Since test results have an appealing simplicity, a serious risk of overreliance on scores at the expense of other important information about graduates could make these and other problems worse. To the degree that tests become a major stressor—casting a long shadow over students’ experiences on campus, absorbing time that might be spent socializing or engaging in extracurriculars, or otherwise stultifying the college experience—they could also impose cultural harms on higher education that sap the experience of some of its vitality.
One of the most serious problems with having to devise a disciplinary board exam is that academic professional societies and accrediting bodies would be responsible for setting standards and modalities. If the public already distrusts academic disciplines, the content viewed as exam-worthy may be, consciously or not, similarly distrusted. If the accrediting body is operating under the threat of an administration intent on expunging what is perceived as politicized content, that too will inspire public distrust.
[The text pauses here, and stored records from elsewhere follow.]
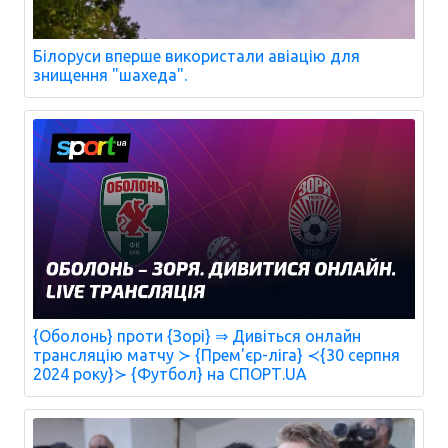
Білоруси вперше використали авіацію для
знищення "шахеда".
{Оболонь} проти {Зорі} ⇒ Дивіться онлайн
трансляцію матчу ≻ {Прем'єр-ліга} ≺{30 серпня
2024 року}≻ {Футбол} на СПОРТ.UA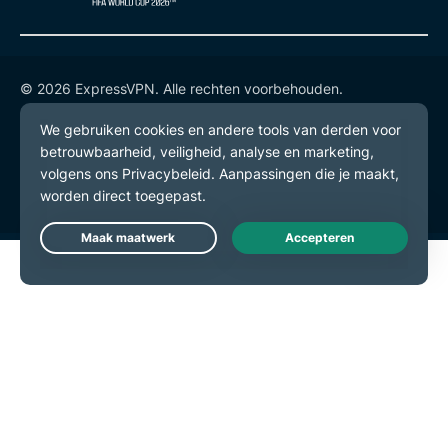
© 2026 ExpressVPN. Alle rechten voorbehouden.
Privacybeleid
Gebruiksvoorwaarden
Cookievoorkeuren
Live Chat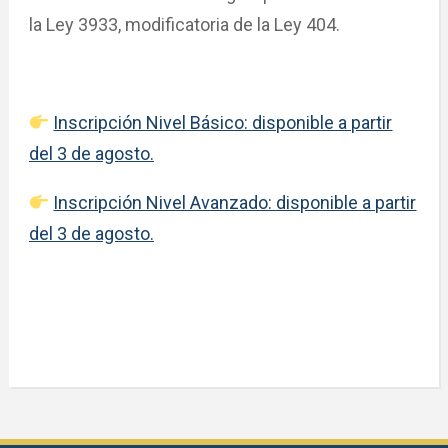
la Ley 3933, modificatoria de la Ley 404.
Inscripción Nivel Básico: disponible a partir
del 3 de agosto.
Inscripción Nivel Avanzado: disponible a partir
del 3 de agosto.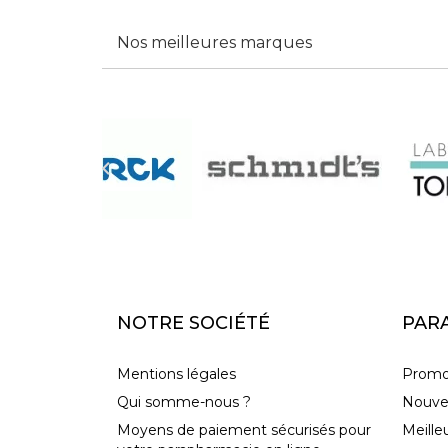
Nos meilleures marques

NOTRE SOCIÉTÉ
PAR
Mentions légales
Promo
Qui somme-nous ?
Nouve
Moyens de paiement sécurisés pour
Meille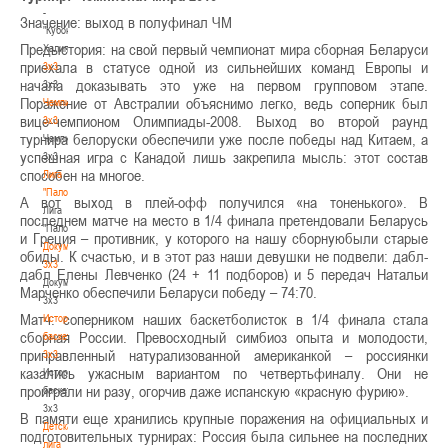
-
Значение: выход в полуфинал ЧМ
"Кубок
Предыстория: на свой первый чемпионат мира сборная Беларуси
Халипского"
приехала в статусе одной из сильнейших команд Европы и
3x3
начала доказывать это уже на первом групповом этапе.
3x3
Поражение от Австралии объяснимо легко, ведь соперник был
Чемпионат
вице-чемпионом Олимпиады-2008. Выход во второй раунд
3х3
турнира белоруски обеспечили уже после победы над Китаем, а
Чемпионат
успешная игра с Канадой лишь закрепила мысль: этот состав
3х3
способен на многое.
Лига
"Палова"
А вот выход в плей-офф получился «на тоненького». В
Лига
последнем матче на место в 1/4 финала претендовали Беларусь
"Палова"
и Греция – противник, у которого на нашу сборнуюбыли старые
Документы
обиды. К счастью, и в этот раз наши девушки не подвели: дабл-
3х3
дабл Елены Левченко (24 + 11 подборов) и 5 передач Натальи
Документы
Марченко обеспечили Беларуси победу – 74:70.
3х3
Матч: соперником наших баскетболисток в 1/4 финала стала
История
сборная России. Превосходный симбиоз опыта и молодости,
баскетбола
приправленный натурализованной американкой – россиянки
3х3
казались ужасным вариантом по четвертьфиналу. Они не
История
проиграли ни разу, огорчив даже испанскую «красную фурию».
баскетбола
3х3
В памяти еще хранились крупные поражения на официальных и
Детская
подготовительных турнирах: Россия была сильнее на последних
лига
There are, in theory, ways to mitigate many of these concerns. Exams as we’ve proposed them would be constructed by experts in the disciplines as opposed to potential employers, reducing the worry that these tests would hand control of college learning over to the vocational sector. Using a pass/fail model based on cut scores as opposed to offering stratified results could reduce the advantage that students with extra resources possess. A pass/fail model would also discourage a hyperfocus on scores at the expense of other meaningful elements of a graduate’s profile.
Thoughtful partnership with schools, departments and individual faculty in working toward implementation could mitigate risks of inhibiting faculty academic freedom or imposing unreasonable administrative burdens. Focusing on assessing baseline competence by selecting core knowledge and abilities that are spread throughout the curriculum and widely seen as essential in disciplinary thinking could further reduce worries of boards crowding out students’ opportunities to compose diverse courses of study or inhibit faculty’s ability to teach in their niches.
But even if undertaken with care, widespread institution of exit assessments would require the creation of an assessment leviathan whose long-run impacts are difficult to predict.
The academy may ultimately prove too divided and sclerotic to make exit exams a reality. And additional strategies may be necessary to confront the challenges that AI poses to teaching and learning. But division, distraction and intransigency cannot be excuses for a failure to confront the crisis of legitimacy facing academia. ChatGPT and its kin are already here, and signs suggest that they are earning degrees around the country. Absent serious, systemic efforts to assure that the opportunities of the university are not reduced to free training data for AI firms, higher education could crumble, and society at large may soon have to reckon with a future in which we have outsourced the gifts of learning to systems we scarcely understand.